Collection entries
____________________
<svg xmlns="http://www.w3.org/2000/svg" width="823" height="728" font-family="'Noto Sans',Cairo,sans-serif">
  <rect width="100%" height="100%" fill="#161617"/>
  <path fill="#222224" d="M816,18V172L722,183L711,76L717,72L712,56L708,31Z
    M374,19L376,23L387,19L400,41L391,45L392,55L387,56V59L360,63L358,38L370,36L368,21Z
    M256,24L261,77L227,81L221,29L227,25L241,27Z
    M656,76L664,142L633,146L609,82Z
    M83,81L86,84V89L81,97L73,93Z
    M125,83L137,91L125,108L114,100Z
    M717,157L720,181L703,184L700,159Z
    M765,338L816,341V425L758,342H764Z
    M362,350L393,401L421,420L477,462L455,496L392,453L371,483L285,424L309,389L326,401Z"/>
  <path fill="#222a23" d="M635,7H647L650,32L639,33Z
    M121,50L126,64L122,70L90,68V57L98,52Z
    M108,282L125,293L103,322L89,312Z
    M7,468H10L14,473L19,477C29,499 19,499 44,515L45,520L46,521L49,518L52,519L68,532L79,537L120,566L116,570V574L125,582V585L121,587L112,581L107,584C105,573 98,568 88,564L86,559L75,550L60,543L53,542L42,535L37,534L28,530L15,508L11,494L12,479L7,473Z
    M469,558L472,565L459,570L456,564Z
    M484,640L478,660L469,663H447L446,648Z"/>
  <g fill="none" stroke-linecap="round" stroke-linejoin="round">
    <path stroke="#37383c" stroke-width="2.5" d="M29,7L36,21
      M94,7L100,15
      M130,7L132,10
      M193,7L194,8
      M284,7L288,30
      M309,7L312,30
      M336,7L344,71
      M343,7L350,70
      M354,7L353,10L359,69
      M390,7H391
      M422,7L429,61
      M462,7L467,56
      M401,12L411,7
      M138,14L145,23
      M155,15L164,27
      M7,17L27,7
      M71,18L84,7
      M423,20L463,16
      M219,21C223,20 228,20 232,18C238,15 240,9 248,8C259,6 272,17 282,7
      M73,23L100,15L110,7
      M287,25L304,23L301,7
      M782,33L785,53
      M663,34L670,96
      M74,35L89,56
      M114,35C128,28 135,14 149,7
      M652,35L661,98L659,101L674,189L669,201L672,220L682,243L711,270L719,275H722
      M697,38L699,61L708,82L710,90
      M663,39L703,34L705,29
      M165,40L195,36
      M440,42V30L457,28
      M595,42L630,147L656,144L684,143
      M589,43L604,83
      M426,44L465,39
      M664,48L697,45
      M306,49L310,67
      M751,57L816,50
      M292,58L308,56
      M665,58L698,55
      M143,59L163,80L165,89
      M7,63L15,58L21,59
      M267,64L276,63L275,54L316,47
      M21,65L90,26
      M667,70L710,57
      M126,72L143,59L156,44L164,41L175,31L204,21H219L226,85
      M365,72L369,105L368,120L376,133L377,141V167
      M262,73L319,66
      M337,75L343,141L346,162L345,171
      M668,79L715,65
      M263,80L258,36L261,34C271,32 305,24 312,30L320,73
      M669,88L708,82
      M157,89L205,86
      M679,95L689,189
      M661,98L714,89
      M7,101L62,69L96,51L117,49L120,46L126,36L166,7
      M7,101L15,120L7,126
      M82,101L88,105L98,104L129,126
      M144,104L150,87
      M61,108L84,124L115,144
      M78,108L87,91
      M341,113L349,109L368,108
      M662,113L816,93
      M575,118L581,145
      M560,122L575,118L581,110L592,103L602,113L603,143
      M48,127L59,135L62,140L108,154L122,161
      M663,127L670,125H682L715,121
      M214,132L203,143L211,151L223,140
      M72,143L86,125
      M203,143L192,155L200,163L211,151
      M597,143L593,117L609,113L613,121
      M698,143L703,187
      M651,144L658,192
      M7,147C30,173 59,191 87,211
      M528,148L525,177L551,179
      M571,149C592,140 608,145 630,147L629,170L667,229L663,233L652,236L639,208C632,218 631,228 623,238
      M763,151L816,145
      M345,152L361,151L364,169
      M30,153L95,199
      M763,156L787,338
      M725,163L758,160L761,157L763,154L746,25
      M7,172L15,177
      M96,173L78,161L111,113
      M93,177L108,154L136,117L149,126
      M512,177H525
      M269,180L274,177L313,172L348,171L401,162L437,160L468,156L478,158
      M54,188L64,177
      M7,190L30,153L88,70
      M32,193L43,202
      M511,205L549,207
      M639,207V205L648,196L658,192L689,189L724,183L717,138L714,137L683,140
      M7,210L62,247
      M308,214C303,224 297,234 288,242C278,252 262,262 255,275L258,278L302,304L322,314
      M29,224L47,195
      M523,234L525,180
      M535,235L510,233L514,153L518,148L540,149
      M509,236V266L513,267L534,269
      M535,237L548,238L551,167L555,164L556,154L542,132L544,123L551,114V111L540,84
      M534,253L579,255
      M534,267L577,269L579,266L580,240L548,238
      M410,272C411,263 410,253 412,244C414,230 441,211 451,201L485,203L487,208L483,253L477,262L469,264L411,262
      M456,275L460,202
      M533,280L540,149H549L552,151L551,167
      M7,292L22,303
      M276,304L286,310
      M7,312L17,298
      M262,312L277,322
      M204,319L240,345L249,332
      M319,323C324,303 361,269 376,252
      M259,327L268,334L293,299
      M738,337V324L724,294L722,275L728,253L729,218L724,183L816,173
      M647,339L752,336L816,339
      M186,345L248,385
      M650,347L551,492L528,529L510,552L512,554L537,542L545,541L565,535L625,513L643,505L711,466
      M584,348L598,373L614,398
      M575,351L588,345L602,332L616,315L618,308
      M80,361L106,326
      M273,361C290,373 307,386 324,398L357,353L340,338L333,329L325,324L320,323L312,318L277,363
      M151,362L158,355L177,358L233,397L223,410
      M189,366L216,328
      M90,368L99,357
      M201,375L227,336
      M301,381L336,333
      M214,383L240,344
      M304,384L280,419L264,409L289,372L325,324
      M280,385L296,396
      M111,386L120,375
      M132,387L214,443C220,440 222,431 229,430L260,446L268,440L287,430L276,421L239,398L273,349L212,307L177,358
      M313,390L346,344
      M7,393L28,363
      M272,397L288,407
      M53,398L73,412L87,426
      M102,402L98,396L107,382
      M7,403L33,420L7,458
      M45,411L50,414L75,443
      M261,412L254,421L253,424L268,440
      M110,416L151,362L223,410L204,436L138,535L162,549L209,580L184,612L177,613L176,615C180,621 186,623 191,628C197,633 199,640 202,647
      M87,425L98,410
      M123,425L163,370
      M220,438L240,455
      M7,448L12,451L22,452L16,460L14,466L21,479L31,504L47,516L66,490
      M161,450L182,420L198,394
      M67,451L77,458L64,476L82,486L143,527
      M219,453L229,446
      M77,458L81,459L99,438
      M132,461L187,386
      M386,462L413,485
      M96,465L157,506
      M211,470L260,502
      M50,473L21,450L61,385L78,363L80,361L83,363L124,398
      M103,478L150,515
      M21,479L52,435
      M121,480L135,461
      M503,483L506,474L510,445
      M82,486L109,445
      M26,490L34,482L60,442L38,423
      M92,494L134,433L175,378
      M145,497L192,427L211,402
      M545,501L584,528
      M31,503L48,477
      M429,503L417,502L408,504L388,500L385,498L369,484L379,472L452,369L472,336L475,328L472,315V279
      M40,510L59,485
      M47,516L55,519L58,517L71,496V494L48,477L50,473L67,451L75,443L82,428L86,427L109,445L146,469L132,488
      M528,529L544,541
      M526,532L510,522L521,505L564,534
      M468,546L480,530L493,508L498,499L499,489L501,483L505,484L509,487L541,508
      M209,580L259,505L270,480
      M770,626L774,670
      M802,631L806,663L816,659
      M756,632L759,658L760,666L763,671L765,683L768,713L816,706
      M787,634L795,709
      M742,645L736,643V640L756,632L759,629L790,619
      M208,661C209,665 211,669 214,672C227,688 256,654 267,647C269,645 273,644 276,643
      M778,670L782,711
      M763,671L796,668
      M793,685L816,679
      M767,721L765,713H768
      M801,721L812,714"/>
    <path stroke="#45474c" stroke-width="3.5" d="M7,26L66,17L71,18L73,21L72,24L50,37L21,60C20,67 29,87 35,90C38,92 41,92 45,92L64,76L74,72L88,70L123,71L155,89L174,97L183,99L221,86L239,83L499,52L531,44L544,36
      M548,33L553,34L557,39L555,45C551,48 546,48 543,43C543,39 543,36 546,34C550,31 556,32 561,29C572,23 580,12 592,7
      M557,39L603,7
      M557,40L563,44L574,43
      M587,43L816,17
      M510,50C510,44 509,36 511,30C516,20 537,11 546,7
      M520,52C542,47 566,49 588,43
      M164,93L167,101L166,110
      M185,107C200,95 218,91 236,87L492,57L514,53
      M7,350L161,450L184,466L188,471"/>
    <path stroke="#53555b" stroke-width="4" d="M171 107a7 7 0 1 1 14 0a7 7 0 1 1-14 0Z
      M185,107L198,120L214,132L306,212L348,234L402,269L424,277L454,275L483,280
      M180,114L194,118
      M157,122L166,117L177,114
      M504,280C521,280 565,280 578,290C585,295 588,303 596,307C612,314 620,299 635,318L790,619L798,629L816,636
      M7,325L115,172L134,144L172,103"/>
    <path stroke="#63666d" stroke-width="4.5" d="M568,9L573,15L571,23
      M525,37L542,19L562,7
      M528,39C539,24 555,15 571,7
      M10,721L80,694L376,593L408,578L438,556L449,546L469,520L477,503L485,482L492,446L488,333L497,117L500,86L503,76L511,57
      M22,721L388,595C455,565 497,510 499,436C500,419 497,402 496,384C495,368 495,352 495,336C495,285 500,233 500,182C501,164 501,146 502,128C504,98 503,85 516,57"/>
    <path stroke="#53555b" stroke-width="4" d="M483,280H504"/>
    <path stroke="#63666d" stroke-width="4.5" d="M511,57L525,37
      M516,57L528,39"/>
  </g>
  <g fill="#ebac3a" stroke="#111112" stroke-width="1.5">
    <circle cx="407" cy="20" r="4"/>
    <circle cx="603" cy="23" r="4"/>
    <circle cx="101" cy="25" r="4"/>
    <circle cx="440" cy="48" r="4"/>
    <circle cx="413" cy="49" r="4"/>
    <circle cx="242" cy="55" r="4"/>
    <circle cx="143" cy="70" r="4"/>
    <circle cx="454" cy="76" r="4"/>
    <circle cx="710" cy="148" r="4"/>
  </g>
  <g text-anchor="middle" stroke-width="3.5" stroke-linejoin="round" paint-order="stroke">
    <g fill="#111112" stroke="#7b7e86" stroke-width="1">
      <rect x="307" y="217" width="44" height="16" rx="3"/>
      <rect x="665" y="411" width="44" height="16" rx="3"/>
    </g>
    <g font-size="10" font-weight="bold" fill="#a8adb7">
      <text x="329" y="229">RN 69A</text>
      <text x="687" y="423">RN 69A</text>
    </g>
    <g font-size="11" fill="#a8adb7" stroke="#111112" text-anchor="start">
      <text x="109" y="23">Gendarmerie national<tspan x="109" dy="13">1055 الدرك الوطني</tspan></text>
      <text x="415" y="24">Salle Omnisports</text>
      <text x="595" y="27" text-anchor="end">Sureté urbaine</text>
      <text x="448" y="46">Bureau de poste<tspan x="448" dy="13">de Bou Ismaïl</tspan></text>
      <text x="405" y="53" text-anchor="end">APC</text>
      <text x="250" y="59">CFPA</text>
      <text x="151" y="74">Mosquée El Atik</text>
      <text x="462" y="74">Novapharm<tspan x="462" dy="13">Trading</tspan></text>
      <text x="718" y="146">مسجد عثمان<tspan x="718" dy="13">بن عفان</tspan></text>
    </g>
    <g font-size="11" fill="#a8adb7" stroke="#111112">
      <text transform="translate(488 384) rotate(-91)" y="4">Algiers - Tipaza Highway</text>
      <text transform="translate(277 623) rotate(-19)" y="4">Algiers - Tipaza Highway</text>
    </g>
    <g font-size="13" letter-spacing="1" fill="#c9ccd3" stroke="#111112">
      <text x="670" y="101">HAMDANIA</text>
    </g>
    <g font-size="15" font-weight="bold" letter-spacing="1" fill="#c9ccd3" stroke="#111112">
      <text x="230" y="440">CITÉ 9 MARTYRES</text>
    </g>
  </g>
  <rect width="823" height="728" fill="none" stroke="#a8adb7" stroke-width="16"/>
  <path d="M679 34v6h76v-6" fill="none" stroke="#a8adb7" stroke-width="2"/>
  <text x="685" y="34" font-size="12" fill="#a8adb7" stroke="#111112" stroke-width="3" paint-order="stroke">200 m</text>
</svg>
____________________
# Task item:
From the entries above, extract every line where the word "linejoin" appears.

# Solution for this task:
  <g fill="none" stroke-linecap="round" stroke-linejoin="round">
  <g text-anchor="middle" stroke-width="3.5" stroke-linejoin="round" paint-order="stroke">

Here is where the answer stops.